Como - Ieri pomeriggio, la Polizia di Stato di Como ha arrestato un 24enne algerino senza fissa dimora per tentato furto aggravato, resistenza e violenza a Pubblico Ufficiale, nonché per essere rientrato illegalmente sul territorio nazionale nonostante un’espulsione precedente. L’uomo, con numerosi precedenti di polizia, è stato inoltre denunciato per oltraggio a Pubblico Ufficiale, minaccia e rifiuto di fornire le proprie generalità.

Verso le 17.30, una volante è intervenuta in via Torriani dopo una segnalazione al 112 NUE riguardante un furto in corso su un’auto in sosta. Il proprietario, un 54enne di Brunate, aveva notato dal balcone il giovane rovistare nel baule del veicolo e aveva provato a fermarlo, venendo minacciato verbalmente dal malvivente, che riferiva di essere armato di coltello. Il 24enne era poi fuggito, ma è stato rapidamente bloccato dagli agenti della volante.
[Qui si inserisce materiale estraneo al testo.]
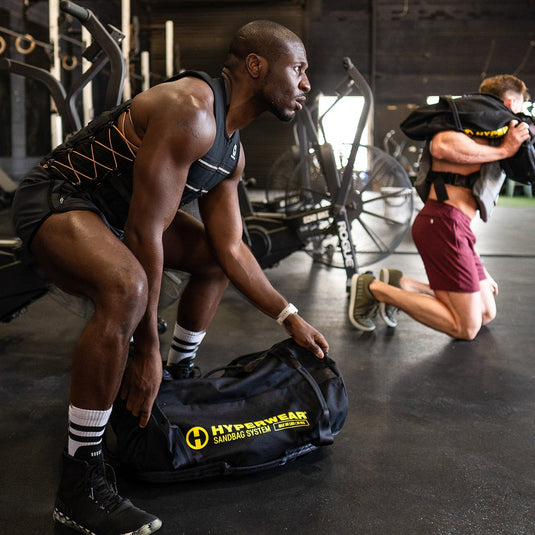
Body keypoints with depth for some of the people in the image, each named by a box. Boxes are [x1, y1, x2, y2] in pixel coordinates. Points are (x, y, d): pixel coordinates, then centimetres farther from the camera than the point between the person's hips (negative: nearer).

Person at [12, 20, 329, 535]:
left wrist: (290, 319, 7)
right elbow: (145, 231, -29)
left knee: (215, 258, 19)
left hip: (112, 209, 11)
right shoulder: (189, 110, -26)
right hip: (55, 198, -10)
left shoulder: (232, 151, 5)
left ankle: (179, 381, 33)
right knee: (127, 287, -38)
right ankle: (79, 485, -24)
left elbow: (230, 248, 8)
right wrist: (146, 348, -25)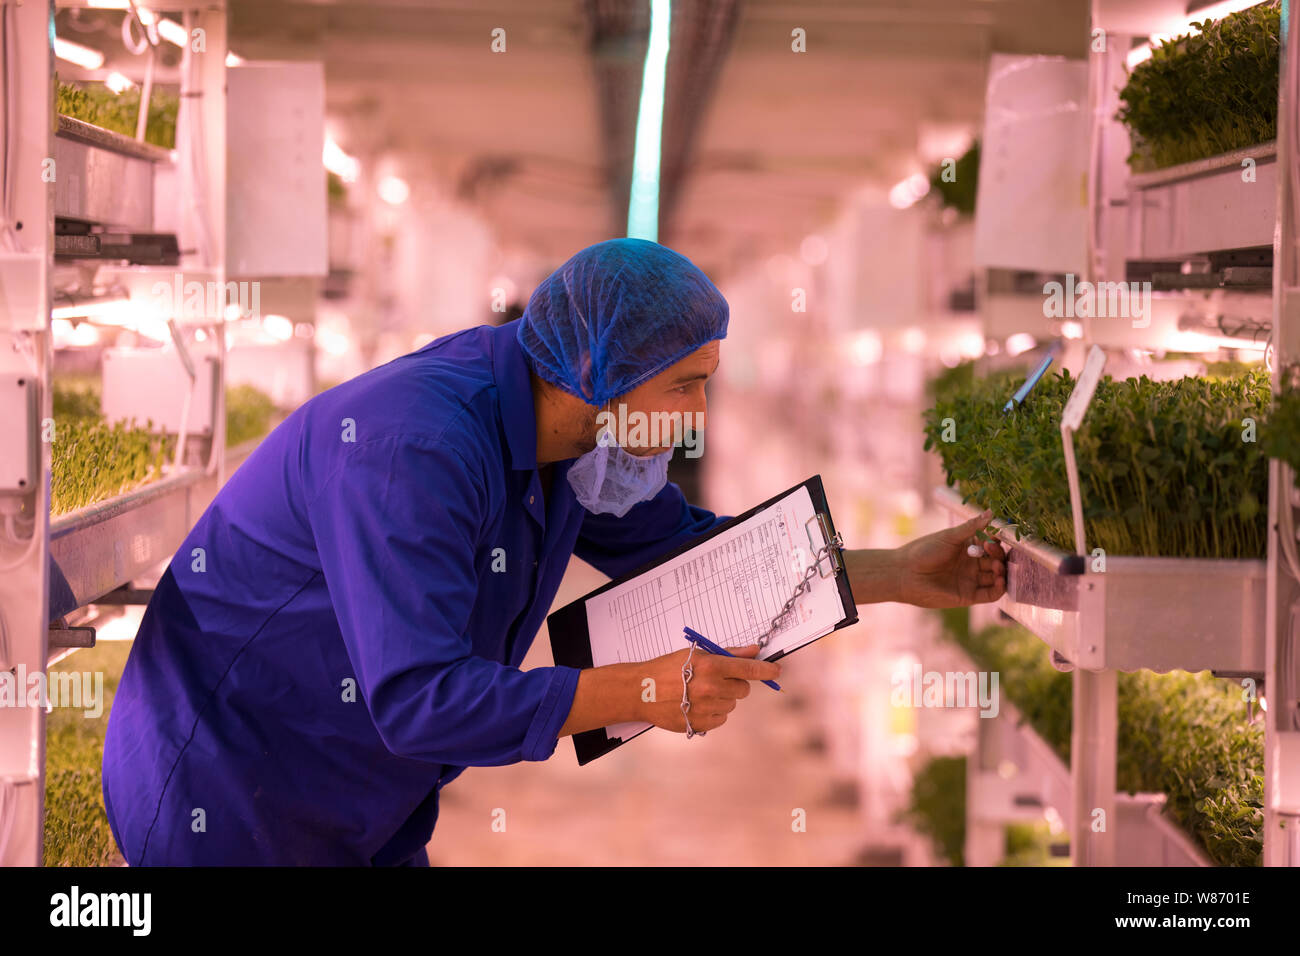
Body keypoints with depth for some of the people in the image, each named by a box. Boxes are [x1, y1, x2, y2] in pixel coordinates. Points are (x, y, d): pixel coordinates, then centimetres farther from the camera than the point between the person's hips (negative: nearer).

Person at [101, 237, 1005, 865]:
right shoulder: (417, 446, -31)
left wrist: (903, 575, 8)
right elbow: (419, 699, -36)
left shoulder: (553, 420, -2)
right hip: (225, 814, -9)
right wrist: (641, 692, -34)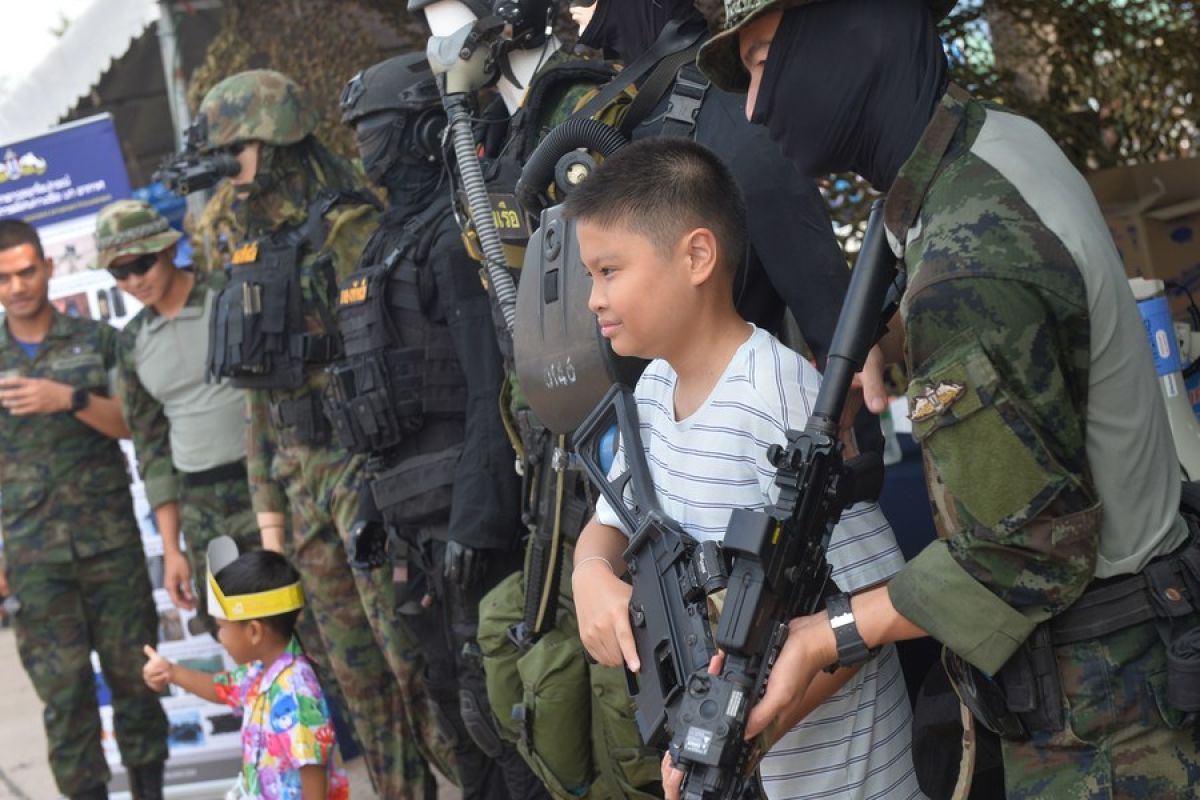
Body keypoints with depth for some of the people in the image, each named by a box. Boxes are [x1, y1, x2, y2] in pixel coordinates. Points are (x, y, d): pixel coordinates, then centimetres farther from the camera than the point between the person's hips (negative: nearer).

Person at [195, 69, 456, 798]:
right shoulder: (256, 253, 14)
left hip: (364, 466, -8)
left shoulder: (347, 231, -11)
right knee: (356, 667, 12)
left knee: (411, 653, -6)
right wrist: (267, 503, 15)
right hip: (305, 482, 8)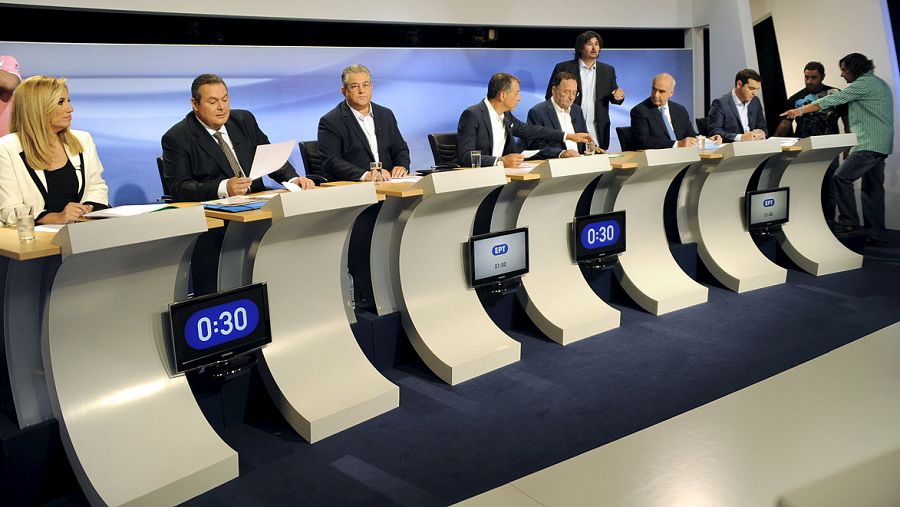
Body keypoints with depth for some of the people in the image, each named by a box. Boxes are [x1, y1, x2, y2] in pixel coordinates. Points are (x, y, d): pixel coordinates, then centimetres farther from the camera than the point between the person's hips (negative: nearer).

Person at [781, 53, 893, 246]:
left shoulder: (864, 83, -9)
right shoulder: (878, 83, 21)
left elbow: (833, 100, -10)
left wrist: (800, 110, -5)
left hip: (869, 144, -10)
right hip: (881, 146, 10)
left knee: (842, 177, -11)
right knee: (873, 188, 9)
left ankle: (849, 222, -9)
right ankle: (877, 234, 10)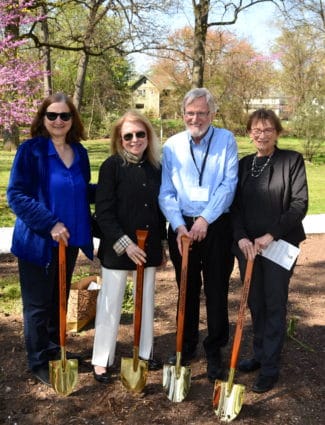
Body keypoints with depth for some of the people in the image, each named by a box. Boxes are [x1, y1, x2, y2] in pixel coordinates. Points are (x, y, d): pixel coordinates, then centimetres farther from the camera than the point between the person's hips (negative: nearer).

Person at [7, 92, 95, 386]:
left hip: (70, 240, 6)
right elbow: (16, 195, -16)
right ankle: (39, 362, 22)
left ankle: (54, 350, 36)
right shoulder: (30, 150, -12)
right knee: (38, 304, 6)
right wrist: (50, 224, -23)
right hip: (38, 241, -5)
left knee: (60, 300, 18)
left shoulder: (79, 152, 5)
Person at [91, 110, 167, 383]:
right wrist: (125, 243, -20)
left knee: (147, 301, 15)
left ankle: (146, 352, 30)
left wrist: (163, 244, 13)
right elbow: (104, 212, -14)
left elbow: (160, 209, 12)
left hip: (149, 248, 5)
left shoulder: (155, 168, 5)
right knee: (111, 305, 5)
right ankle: (102, 360, 17)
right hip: (117, 248, -5)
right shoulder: (112, 166, -10)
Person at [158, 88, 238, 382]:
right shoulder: (172, 146, 4)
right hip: (182, 227, 2)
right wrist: (179, 225, -14)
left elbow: (228, 185, -10)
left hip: (217, 227, -2)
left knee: (216, 291, 5)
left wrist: (205, 219, -17)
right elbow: (166, 192, 0)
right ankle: (187, 346, 30)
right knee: (187, 290, 14)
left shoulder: (226, 140, -1)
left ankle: (214, 352, 21)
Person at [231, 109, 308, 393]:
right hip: (247, 245, 4)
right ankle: (260, 355, 30)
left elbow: (300, 203, -10)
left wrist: (271, 234, -17)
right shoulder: (244, 164, 9)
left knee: (274, 306, 2)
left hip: (280, 245, -4)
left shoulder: (292, 160, -4)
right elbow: (236, 206, 7)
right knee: (255, 304, 13)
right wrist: (242, 238, -10)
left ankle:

All’atto del fermo, l’uomo ha reagito violentemente, colpendo gli agenti con calci e pugni e rifiutandosi di fornire le proprie generalità. Accompagnato in Questura, è stato identificato: risultava espulso nel 2025 dal Prefetto di Pisa e in possesso di un pass svizzero da richiedente asilo.

Dopo l’acquisizione della denuncia da parte del proprietario dell’auto, l’algerino è stato arrestato per tentato furto aggravato, violenza e resistenza a Pubblico Ufficiale e per aver violato il divieto di rientro in Italia, denunciato per oltraggio a Pubblico Ufficiale, minaccia e rifiuto di fornire le generalità, e sanzionato amministrativamente per ubriachezza.

Su disposizione del P.M. di turno, è stato associato alla Casa Circondariale di Como in attesa del processo, fissato per questa mattina alle 10.30.